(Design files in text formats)

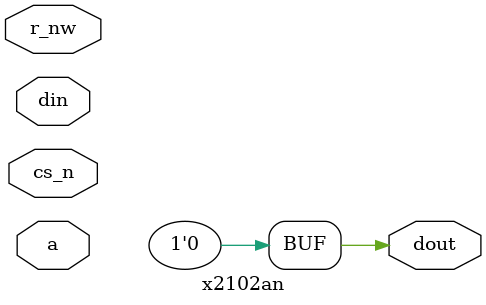
<source format=v>
module x2102an
  (
   output dout,

   input  din,
   input  [9:0] a,
   input  cs_n,
   input  r_nw
   );

    // TODO TEMP
    assign dout = 1'b0;

endmodule // x2102an


</source>
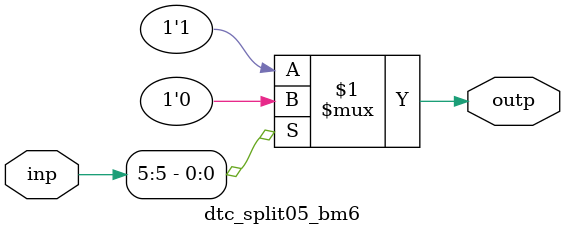
<source format=v>
module dtc_split05_bm6 (
	input  wire [12-1:0] inp,
	output wire [1-1:0] outp
);


	assign outp = (inp[5]) ? 1'b0 : 1'b1;

endmodule
</source>
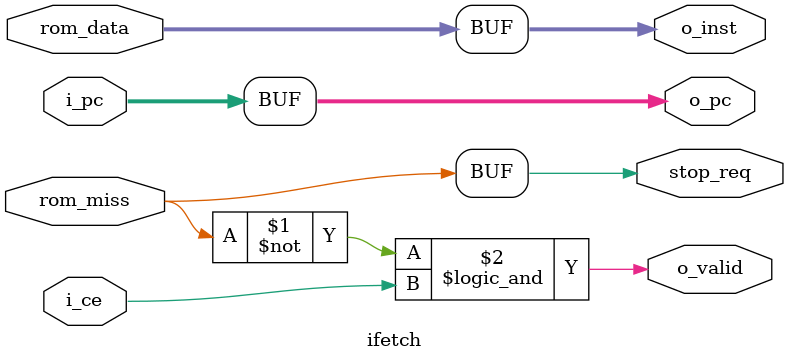
<source format=v>
module ifetch(

	// from PC
	input[31:0]     i_pc,
	input           i_ce,
	
	output[31:0]    o_pc,
	output[31:0]    o_inst,
	output          o_valid,
	
	// Inst_memory
	input[31:0]     rom_data,
	input           rom_miss,
	
	output          stop_req
);

assign o_pc = i_pc;
assign o_inst = rom_data;

assign stop_req = rom_miss;
assign o_valid = (~rom_miss) && (i_ce);

endmodule

</source>
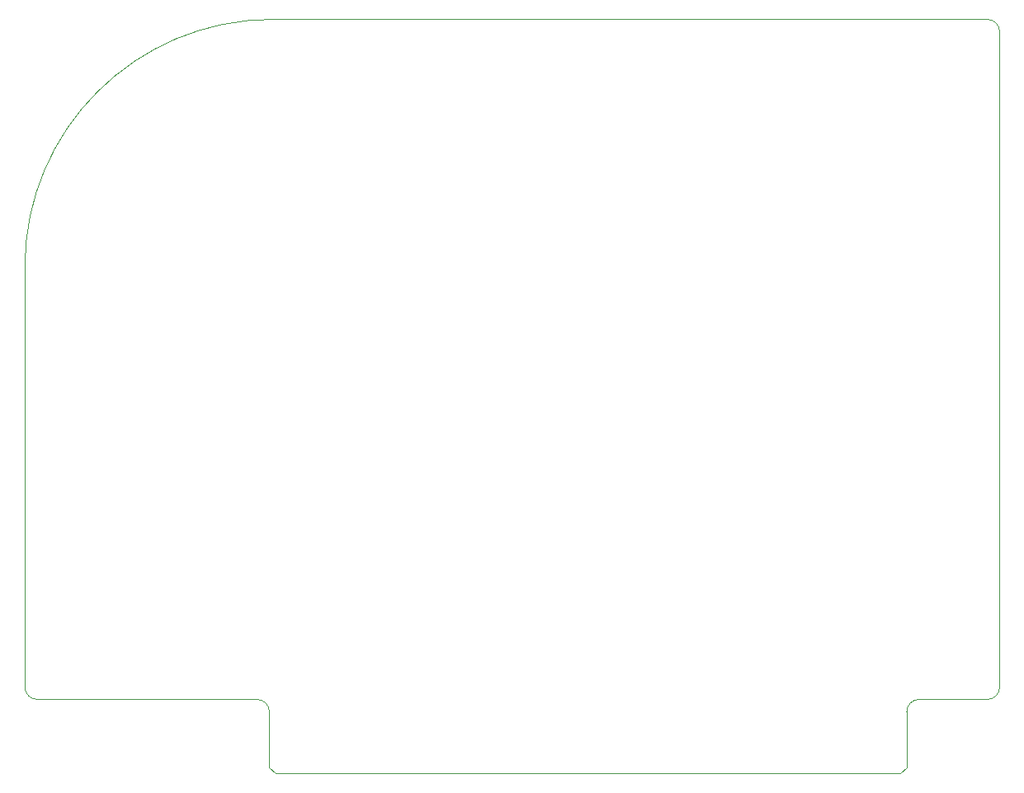
<source format=gbp>
G04 #@! TF.GenerationSoftware,KiCad,Pcbnew,7.0.2-0*
G04 #@! TF.CreationDate,2023-09-02T14:44:00-07:00*
G04 #@! TF.ProjectId,LanguageCard,4c616e67-7561-4676-9543-6172642e6b69,2*
G04 #@! TF.SameCoordinates,Original*
G04 #@! TF.FileFunction,Paste,Bot*
G04 #@! TF.FilePolarity,Positive*
%FSLAX46Y46*%
G04 Gerber Fmt 4.6, Leading zero omitted, Abs format (unit mm)*
G04 Created by KiCad (PCBNEW 7.0.2-0) date 2023-09-02 14:44:00*
%MOMM*%
%LPD*%
G01*
G04 APERTURE LIST*
G04 #@! TA.AperFunction,Profile*
%ADD10C,0.100000*%
G04 #@! TD*
G04 APERTURE END LIST*
D10*
X78105000Y-93980000D02*
G75*
G03*
X79375000Y-95250000I1270000J0D01*
G01*
X176847500Y-25400000D02*
X103505000Y-25400000D01*
X103187500Y-102235000D02*
X103822500Y-102870000D01*
X169862500Y-95250000D02*
X176847500Y-95250000D01*
X78105000Y-93980000D02*
X78105000Y-50800000D01*
X103187500Y-96520000D02*
G75*
G03*
X101917500Y-95250000I-1270000J0D01*
G01*
X178117500Y-93980000D02*
X178117500Y-26670000D01*
X103187500Y-96520000D02*
X103187500Y-102235000D01*
X79375000Y-95250000D02*
X101917500Y-95250000D01*
X176847500Y-95250000D02*
G75*
G03*
X178117500Y-93980000I0J1270000D01*
G01*
X178117500Y-26670000D02*
G75*
G03*
X176847500Y-25400000I-1270000J0D01*
G01*
X167957500Y-102870000D02*
X103822500Y-102870000D01*
X168592500Y-96520000D02*
X168592500Y-102235000D01*
X169862500Y-95250000D02*
G75*
G03*
X168592500Y-96520000I0J-1270000D01*
G01*
X168592500Y-102235000D02*
X167957500Y-102870000D01*
X103505000Y-25400000D02*
G75*
G03*
X78105000Y-50800000I0J-25400000D01*
G01*
M02*

</source>
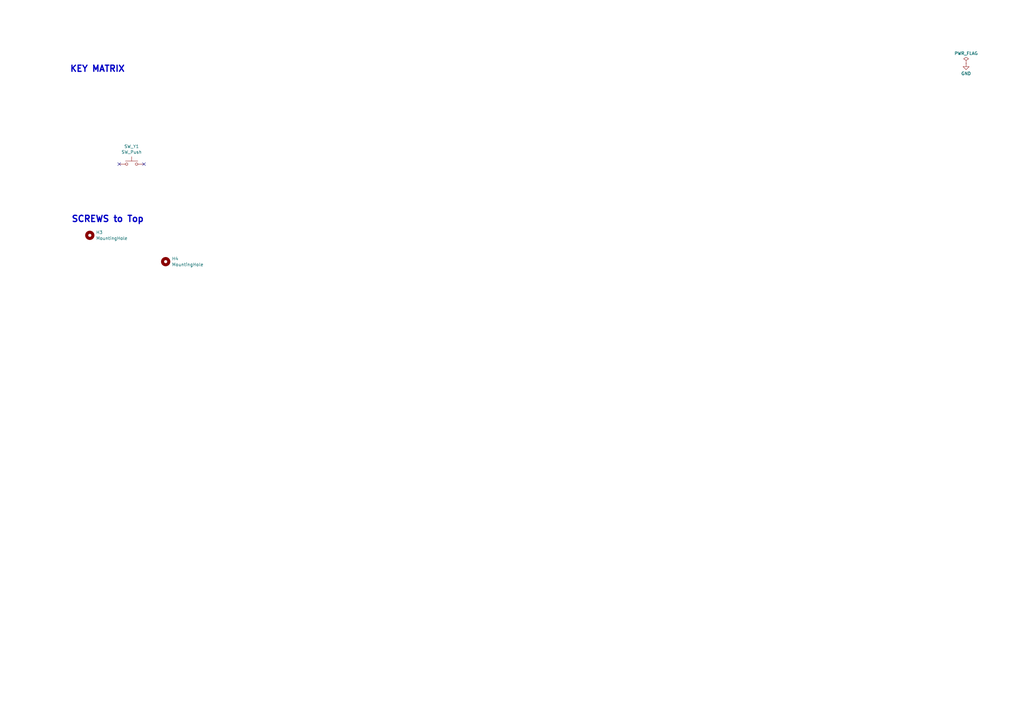
<source format=kicad_sch>
(kicad_sch
	(version 20231120)
	(generator "eeschema")
	(generator_version "8.0")
	(uuid "a99ab643-cdc7-4f8c-8088-c1f4faa914d1")
	(paper "A3")
	(title_block
		(title "Sandy")
		(date "2023-01-04")
		(rev "v.0")
		(company "@jpskenn")
	)
	
	(bus_alias "def-a"
		(members "row0" "row5" "col0" "col1")
	)
	(no_connect
		(at 48.895 67.31)
		(uuid "04d69a3a-7be6-471e-8d84-f9d125a88dcd")
	)
	(no_connect
		(at 59.055 67.31)
		(uuid "74a6c553-149b-4396-b9d4-fc1c1524610d")
	)
	(text "SCREWS to Top"
		(exclude_from_sim no)
		(at 29.21 91.44 0)
		(effects
			(font
				(size 2.54 2.54)
				(thickness 0.508)
				(bold yes)
			)
			(justify left bottom)
		)
		(uuid "27312e1d-10d4-4c0c-b6cc-164c8972a48c")
	)
	(text "KEY MATRIX"
		(exclude_from_sim no)
		(at 28.575 29.845 0)
		(effects
			(font
				(size 2.54 2.54)
				(thickness 0.508)
				(bold yes)
			)
			(justify left bottom)
		)
		(uuid "2def1eee-a9f7-4dfc-9669-7dbaf6c8e9ee")
	)
	(symbol
		(lib_name "GND_1")
		(lib_id "power:GND")
		(at 396.24 26.035 0)
		(unit 1)
		(exclude_from_sim no)
		(in_bom yes)
		(on_board yes)
		(dnp no)
		(fields_autoplaced yes)
		(uuid "26c35ad3-989f-44e0-b5e2-0f7c1f9de70e")
		(property "Reference" "#PWR01"
			(at 396.24 32.385 0)
			(effects
				(font
					(size 1.27 1.27)
				)
				(hide yes)
			)
		)
		(property "Value" "GND"
			(at 396.24 30.1681 0)
			(effects
				(font
					(size 1.27 1.27)
				)
			)
		)
		(property "Footprint" ""
			(at 396.24 26.035 0)
			(effects
				(font
					(size 1.27 1.27)
				)
				(hide yes)
			)
		)
		(property "Datasheet" ""
			(at 396.24 26.035 0)
			(effects
				(font
					(size 1.27 1.27)
				)
				(hide yes)
			)
		)
		(property "Description" "Power symbol creates a global label with name \"GND\" , ground"
			(at 396.24 26.035 0)
			(effects
				(font
					(size 1.27 1.27)
				)
				(hide yes)
			)
		)
		(pin "1"
			(uuid "6d8f6239-2acb-4414-ba2f-1a0562f2be26")
		)
		(instances
			(project ""
				(path "/a99ab643-cdc7-4f8c-8088-c1f4faa914d1"
					(reference "#PWR01")
					(unit 1)
				)
			)
		)
	)
	(symbol
		(lib_id "Mechanical:MountingHole")
		(at 36.83 96.52 0)
		(unit 1)
		(exclude_from_sim yes)
		(in_bom no)
		(on_board yes)
		(dnp no)
		(fields_autoplaced yes)
		(uuid "4378df13-98fb-4926-9108-538f7cdf72ad")
		(property "Reference" "H3"
			(at 39.37 95.3078 0)
			(effects
				(font
					(size 1.27 1.27)
				)
				(justify left)
			)
		)
		(property "Value" "MountingHole"
			(at 39.37 97.7321 0)
			(effects
				(font
					(size 1.27 1.27)
				)
				(justify left)
			)
		)
		(property "Footprint" "MountingHole:MountingHole_2.2mm_M2"
			(at 36.83 96.52 0)
			(effects
				(font
					(size 1.27 1.27)
				)
				(hide yes)
			)
		)
		(property "Datasheet" "~"
			(at 36.83 96.52 0)
			(effects
				(font
					(size 1.27 1.27)
				)
				(hide yes)
			)
		)
		(property "Description" "Mounting Hole without connection"
			(at 36.83 96.52 0)
			(effects
				(font
					(size 1.27 1.27)
				)
				(hide yes)
			)
		)
		(instances
			(project "SandyLPD_Top"
				(path "/a99ab643-cdc7-4f8c-8088-c1f4faa914d1"
					(reference "H3")
					(unit 1)
				)
			)
		)
	)
	(symbol
		(lib_id "Mechanical:MountingHole")
		(at 67.945 107.315 0)
		(unit 1)
		(exclude_from_sim yes)
		(in_bom no)
		(on_board yes)
		(dnp no)
		(fields_autoplaced yes)
		(uuid "55feff55-361e-4bee-a905-f6387866543f")
		(property "Reference" "H4"
			(at 70.485 106.1028 0)
			(effects
				(font
					(size 1.27 1.27)
				)
				(justify left)
			)
		)
		(property "Value" "MountingHole"
			(at 70.485 108.5271 0)
			(effects
				(font
					(size 1.27 1.27)
				)
				(justify left)
			)
		)
		(property "Footprint" "MountingHole:MountingHole_2.2mm_M2"
			(at 67.945 107.315 0)
			(effects
				(font
					(size 1.27 1.27)
				)
				(hide yes)
			)
		)
		(property "Datasheet" "~"
			(at 67.945 107.315 0)
			(effects
				(font
					(size 1.27 1.27)
				)
				(hide yes)
			)
		)
		(property "Description" "Mounting Hole without connection"
			(at 67.945 107.315 0)
			(effects
				(font
					(size 1.27 1.27)
				)
				(hide yes)
			)
		)
		(instances
			(project "SandyLPD_Top"
				(path "/a99ab643-cdc7-4f8c-8088-c1f4faa914d1"
					(reference "H4")
					(unit 1)
				)
			)
		)
	)
	(symbol
		(lib_id "Switch:SW_Push")
		(at 53.975 67.31 0)
		(unit 1)
		(exclude_from_sim no)
		(in_bom yes)
		(on_board yes)
		(dnp no)
		(uuid "7e259b49-e395-4573-aaae-a9fe85057c42")
		(property "Reference" "SW_Y1"
			(at 53.975 60.071 0)
			(effects
				(font
					(size 1.27 1.27)
				)
			)
		)
		(property "Value" "SW_Push"
			(at 53.975 62.3824 0)
			(effects
				(font
					(size 1.27 1.27)
				)
			)
		)
		(property "Footprint" "locallib:MX-Switch-Hole-with-narrow-frame"
			(at 53.975 62.23 0)
			(effects
				(font
					(size 1.27 1.27)
				)
				(hide yes)
			)
		)
		(property "Datasheet" "~"
			(at 53.975 62.23 0)
			(effects
				(font
					(size 1.27 1.27)
				)
				(hide yes)
			)
		)
		(property "Description" ""
			(at 53.975 67.31 0)
			(effects
				(font
					(size 1.27 1.27)
				)
				(hide yes)
			)
		)
		(pin "1"
			(uuid "9b91a902-334f-4e6c-9d31-69e17b912156")
		)
		(pin "2"
			(uuid "2b51313a-4d85-4e39-aa5f-10c16eb11166")
		)
		(instances
			(project "Sandy_Top"
				(path "/a99ab643-cdc7-4f8c-8088-c1f4faa914d1"
					(reference "SW_Y1")
					(unit 1)
				)
			)
		)
	)
	(symbol
		(lib_id "power:PWR_FLAG")
		(at 396.24 26.035 0)
		(unit 1)
		(exclude_from_sim no)
		(in_bom yes)
		(on_board yes)
		(dnp no)
		(fields_autoplaced yes)
		(uuid "e5b502d7-1671-4b78-996c-6b4e18f275f2")
		(property "Reference" "#FLG01"
			(at 396.24 24.13 0)
			(effects
				(font
					(size 1.27 1.27)
				)
				(hide yes)
			)
		)
		(property "Value" "PWR_FLAG"
			(at 396.24 21.9019 0)
			(effects
				(font
					(size 1.27 1.27)
				)
			)
		)
		(property "Footprint" ""
			(at 396.24 26.035 0)
			(effects
				(font
					(size 1.27 1.27)
				)
				(hide yes)
			)
		)
		(property "Datasheet" "~"
			(at 396.24 26.035 0)
			(effects
				(font
					(size 1.27 1.27)
				)
				(hide yes)
			)
		)
		(property "Description" "Special symbol for telling ERC where power comes from"
			(at 396.24 26.035 0)
			(effects
				(font
					(size 1.27 1.27)
				)
				(hide yes)
			)
		)
		(pin "1"
			(uuid "afd6b396-bc22-4f73-92c8-4703b6e30943")
		)
		(instances
			(project ""
				(path "/a99ab643-cdc7-4f8c-8088-c1f4faa914d1"
					(reference "#FLG01")
					(unit 1)
				)
			)
		)
	)
	(sheet_instances
		(path "/"
			(page "1")
		)
	)
)

</source>
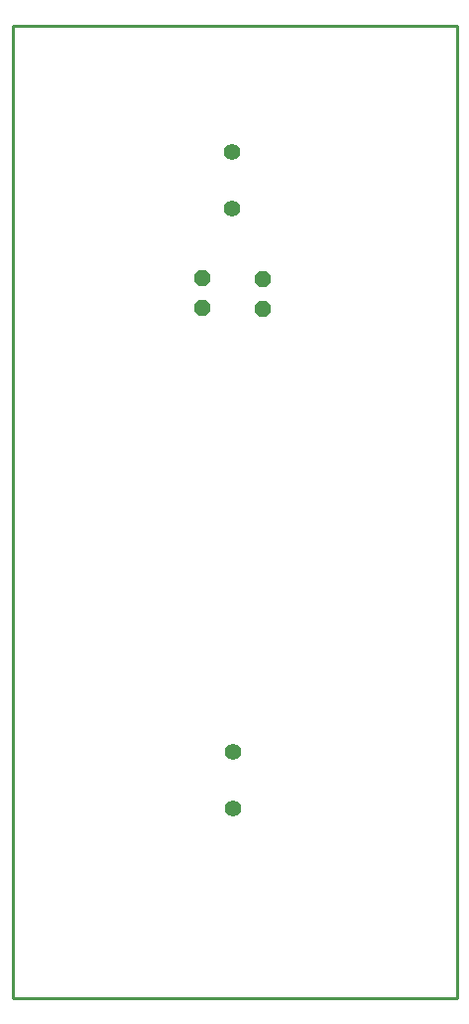
<source format=gbs>
G75*
G70*
%OFA0B0*%
%FSLAX24Y24*%
%IPPOS*%
%LPD*%
%AMOC8*
5,1,8,0,0,1.08239X$1,22.5*
%
%ADD10C,0.0098*%
%ADD11C,0.0560*%
%ADD12OC8,0.0560*%
D10*
X000156Y000156D02*
X000156Y032783D01*
X015081Y032783D01*
X015083Y032781D01*
X015083Y000156D01*
X000156Y000156D01*
D11*
X007574Y006513D03*
X007574Y008413D03*
X007521Y026657D03*
X007521Y028557D03*
D12*
X006533Y024312D03*
X006533Y023312D03*
X008548Y023305D03*
X008548Y024305D03*
M02*

</source>
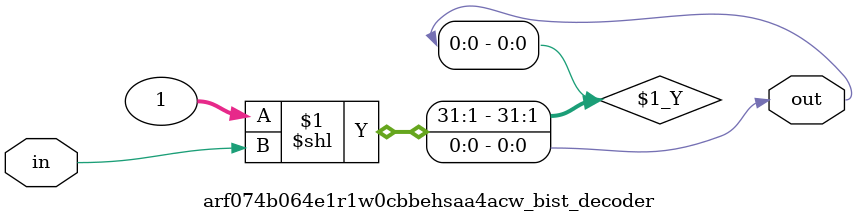
<source format=sv>

`ifndef ARF074B064E1R1W0CBBEHSAA4ACW_BIST_DECODER_SV
`define ARF074B064E1R1W0CBBEHSAA4ACW_BIST_DECODER_SV

module arf074b064e1r1w0cbbehsaa4acw_bist_decoder # (
  parameter IN_WIDTH  = 1,
  parameter OUT_WIDTH = 1
)
(
  input  logic [IN_WIDTH-1:0]  in,
  output logic [OUT_WIDTH-1:0] out
);
  
  assign out = 'b1 << in;

endmodule // arf074b064e1r1w0cbbehsaa4acw_bist_decoder

`endif // ARF074B064E1R1W0CBBEHSAA4ACW_BIST_DECODER_SV
</source>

#### Exercise goal:
Each line in which the string "parameter" is found must be copied from the data.

#### Exercise result:
  parameter IN_WIDTH  = 1,
  parameter OUT_WIDTH = 1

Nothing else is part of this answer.